TASK DIRECTIONS: Can you reproduce the material word for word, from its start through the line containing "44: (377, 98)"?

DATA RECORDS:
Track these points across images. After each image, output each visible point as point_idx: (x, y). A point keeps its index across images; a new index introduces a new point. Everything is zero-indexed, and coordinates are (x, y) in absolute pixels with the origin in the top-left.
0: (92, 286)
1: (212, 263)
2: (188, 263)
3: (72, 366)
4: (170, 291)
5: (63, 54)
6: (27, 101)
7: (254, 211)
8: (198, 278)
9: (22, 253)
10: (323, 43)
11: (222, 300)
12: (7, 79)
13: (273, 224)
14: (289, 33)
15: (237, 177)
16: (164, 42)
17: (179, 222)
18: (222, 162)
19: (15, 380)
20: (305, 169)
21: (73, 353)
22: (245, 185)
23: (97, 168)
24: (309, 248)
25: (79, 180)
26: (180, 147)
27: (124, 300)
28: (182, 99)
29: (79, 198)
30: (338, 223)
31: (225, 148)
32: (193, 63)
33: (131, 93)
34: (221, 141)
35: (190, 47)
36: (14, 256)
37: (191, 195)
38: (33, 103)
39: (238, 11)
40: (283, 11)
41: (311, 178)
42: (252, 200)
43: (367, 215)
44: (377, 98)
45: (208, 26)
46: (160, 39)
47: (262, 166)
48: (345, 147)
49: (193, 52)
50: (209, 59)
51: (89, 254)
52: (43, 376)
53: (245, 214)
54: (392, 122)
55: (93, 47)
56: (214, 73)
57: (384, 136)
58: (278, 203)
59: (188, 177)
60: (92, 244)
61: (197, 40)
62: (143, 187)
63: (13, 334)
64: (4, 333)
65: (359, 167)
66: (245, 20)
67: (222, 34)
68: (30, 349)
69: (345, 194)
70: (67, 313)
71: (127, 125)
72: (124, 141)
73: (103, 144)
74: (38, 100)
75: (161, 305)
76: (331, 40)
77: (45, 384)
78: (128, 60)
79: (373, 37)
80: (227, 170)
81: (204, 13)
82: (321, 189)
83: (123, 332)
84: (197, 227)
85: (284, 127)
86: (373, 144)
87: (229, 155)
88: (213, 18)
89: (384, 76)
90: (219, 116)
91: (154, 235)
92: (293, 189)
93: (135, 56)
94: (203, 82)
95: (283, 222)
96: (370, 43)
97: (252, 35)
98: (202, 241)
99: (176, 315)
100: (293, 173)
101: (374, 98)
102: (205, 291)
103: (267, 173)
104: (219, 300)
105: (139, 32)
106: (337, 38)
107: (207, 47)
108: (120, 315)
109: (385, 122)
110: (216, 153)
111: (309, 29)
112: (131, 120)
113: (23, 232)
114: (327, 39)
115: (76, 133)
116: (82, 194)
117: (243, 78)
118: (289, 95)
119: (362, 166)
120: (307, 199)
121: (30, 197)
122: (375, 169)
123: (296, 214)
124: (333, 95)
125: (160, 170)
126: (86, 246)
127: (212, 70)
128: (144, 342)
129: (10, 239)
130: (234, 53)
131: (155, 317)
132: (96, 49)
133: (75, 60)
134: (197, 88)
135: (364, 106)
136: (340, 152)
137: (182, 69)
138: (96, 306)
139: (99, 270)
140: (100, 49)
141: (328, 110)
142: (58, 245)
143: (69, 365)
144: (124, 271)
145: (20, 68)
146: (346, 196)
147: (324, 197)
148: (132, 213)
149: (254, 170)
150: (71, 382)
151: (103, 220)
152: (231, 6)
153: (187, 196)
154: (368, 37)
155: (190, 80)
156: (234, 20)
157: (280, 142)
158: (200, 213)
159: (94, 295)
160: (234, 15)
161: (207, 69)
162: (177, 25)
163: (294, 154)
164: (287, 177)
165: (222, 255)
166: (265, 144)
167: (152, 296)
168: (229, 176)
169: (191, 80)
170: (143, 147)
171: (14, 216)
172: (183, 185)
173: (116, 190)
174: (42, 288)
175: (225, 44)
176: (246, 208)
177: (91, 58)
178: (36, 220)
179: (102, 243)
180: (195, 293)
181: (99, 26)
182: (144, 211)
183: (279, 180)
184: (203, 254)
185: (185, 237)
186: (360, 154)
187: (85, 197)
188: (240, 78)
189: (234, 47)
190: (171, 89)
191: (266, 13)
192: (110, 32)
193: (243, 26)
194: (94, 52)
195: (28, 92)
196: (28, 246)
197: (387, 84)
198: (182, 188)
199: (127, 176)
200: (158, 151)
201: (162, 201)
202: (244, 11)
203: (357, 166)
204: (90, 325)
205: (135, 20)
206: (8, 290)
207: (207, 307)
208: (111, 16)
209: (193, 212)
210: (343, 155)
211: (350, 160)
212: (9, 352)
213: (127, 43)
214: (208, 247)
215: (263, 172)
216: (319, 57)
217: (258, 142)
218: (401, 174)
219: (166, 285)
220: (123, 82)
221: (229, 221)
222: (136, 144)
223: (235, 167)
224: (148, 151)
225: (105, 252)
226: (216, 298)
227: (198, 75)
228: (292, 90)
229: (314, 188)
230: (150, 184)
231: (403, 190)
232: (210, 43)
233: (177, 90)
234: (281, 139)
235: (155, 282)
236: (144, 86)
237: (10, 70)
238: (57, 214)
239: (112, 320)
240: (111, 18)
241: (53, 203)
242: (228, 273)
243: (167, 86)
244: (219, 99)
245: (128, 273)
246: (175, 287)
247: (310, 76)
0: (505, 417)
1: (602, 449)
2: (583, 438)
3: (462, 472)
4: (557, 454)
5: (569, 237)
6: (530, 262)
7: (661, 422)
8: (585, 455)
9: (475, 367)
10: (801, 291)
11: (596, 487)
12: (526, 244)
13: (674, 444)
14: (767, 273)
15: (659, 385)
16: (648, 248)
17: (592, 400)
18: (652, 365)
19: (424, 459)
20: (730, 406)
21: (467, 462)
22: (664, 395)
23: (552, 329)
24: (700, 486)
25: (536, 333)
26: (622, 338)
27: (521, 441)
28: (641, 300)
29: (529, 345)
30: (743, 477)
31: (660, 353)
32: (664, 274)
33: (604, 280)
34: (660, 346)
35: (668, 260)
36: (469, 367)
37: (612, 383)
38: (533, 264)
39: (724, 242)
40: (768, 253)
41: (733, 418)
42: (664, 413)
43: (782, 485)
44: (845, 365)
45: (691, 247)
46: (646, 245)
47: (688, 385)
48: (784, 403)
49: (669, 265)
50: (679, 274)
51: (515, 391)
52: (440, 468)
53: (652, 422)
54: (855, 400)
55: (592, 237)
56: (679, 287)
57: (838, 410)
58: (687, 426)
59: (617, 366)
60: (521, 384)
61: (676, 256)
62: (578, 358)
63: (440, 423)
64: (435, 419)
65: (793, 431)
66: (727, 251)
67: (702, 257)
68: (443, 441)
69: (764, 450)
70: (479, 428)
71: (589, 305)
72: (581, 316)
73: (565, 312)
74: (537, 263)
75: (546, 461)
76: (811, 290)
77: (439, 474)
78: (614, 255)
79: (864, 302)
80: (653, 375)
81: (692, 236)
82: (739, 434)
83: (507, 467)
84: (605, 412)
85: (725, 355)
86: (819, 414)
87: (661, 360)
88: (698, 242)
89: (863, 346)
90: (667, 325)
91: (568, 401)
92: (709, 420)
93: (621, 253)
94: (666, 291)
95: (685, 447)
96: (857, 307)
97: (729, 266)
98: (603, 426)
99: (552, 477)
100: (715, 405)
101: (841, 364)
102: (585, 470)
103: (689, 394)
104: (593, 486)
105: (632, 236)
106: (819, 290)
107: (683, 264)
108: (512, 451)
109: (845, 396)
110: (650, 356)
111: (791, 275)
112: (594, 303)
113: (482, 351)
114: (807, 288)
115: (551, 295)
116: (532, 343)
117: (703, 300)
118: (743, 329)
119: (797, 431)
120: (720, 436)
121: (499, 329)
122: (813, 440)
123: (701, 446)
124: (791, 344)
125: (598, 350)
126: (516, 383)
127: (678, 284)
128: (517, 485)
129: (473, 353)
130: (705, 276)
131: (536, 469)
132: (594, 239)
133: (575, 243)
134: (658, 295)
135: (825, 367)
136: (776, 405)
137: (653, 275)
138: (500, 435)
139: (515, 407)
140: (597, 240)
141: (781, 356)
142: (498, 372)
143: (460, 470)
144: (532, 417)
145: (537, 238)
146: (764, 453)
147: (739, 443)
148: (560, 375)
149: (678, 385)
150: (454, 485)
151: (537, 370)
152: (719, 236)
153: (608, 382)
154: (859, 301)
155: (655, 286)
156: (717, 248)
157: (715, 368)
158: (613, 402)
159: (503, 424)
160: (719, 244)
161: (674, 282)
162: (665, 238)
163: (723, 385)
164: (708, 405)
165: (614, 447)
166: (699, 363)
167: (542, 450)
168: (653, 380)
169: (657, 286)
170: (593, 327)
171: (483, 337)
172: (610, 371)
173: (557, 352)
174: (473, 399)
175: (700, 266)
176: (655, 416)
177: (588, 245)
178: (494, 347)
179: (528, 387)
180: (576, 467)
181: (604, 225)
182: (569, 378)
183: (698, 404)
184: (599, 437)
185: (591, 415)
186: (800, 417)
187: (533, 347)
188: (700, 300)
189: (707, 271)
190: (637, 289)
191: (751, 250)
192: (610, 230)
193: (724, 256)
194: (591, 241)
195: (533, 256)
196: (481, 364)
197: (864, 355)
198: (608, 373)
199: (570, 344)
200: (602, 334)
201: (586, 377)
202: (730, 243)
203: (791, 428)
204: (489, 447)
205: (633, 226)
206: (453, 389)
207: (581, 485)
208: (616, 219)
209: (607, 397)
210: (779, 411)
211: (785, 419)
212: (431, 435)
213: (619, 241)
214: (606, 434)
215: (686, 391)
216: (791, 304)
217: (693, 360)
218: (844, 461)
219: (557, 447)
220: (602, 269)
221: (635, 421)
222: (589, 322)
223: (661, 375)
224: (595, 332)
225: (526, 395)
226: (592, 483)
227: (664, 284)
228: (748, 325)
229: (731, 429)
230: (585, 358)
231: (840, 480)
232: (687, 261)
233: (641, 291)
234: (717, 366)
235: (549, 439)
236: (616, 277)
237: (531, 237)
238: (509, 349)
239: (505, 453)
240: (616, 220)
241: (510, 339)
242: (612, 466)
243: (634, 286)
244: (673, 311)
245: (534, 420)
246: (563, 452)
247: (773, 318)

RESPONSE TO THE EXERCISE:
Track these points across images. After each image, output each visible point as point_idx: (x, y). A point keeps its index across images; a new index introduces a new point. Everything is zero-indexed, and coordinates are (x, y) in absolute pixels with the origin in the top-left.
0: (92, 286)
1: (212, 263)
2: (188, 263)
3: (72, 366)
4: (170, 291)
5: (63, 54)
6: (27, 101)
7: (254, 211)
8: (198, 278)
9: (22, 253)
10: (323, 43)
11: (222, 300)
12: (7, 79)
13: (273, 224)
14: (289, 33)
15: (237, 177)
16: (164, 42)
17: (179, 222)
18: (222, 162)
19: (15, 380)
20: (305, 169)
21: (73, 353)
22: (245, 185)
23: (97, 168)
24: (309, 248)
25: (79, 180)
26: (180, 147)
27: (124, 300)
28: (182, 99)
29: (79, 198)
30: (338, 223)
31: (225, 148)
32: (193, 63)
33: (131, 93)
34: (221, 141)
35: (190, 47)
36: (14, 256)
37: (191, 195)
38: (33, 103)
39: (238, 11)
40: (283, 11)
41: (311, 178)
42: (252, 200)
43: (367, 215)
44: (377, 98)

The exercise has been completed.